WHAT YOU ARE ASKED TO DO:
Your answer should consist only of the lines below from the one with "158 187 10766" through the one with "129 108 32719", copied exactly.

==== TASK INPUT ====

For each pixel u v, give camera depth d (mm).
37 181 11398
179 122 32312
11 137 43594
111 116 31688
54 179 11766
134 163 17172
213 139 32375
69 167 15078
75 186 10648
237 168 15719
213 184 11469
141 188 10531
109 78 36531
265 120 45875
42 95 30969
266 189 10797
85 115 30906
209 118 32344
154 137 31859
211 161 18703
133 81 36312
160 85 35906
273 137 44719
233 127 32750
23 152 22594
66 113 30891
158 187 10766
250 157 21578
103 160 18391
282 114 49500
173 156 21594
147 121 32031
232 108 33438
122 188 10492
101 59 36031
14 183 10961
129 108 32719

====
==== TASK INPUT ====

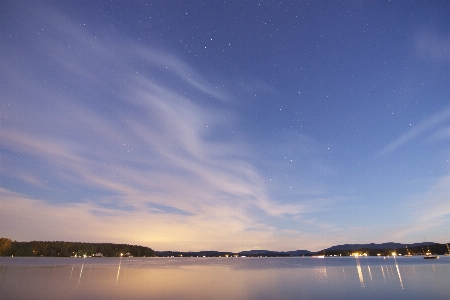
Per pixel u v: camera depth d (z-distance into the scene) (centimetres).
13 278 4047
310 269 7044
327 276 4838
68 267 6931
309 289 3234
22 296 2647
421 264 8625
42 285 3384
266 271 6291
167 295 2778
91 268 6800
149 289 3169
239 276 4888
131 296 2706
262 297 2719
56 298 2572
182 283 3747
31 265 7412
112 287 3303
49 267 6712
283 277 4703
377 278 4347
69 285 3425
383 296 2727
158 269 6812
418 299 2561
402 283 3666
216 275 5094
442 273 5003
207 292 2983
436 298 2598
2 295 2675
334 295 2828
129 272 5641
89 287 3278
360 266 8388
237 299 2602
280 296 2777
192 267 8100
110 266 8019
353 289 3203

====

ANSWER BOX:
158 187 10766
250 157 21578
103 160 18391
282 114 49500
173 156 21594
147 121 32031
232 108 33438
122 188 10492
101 59 36031
14 183 10961
129 108 32719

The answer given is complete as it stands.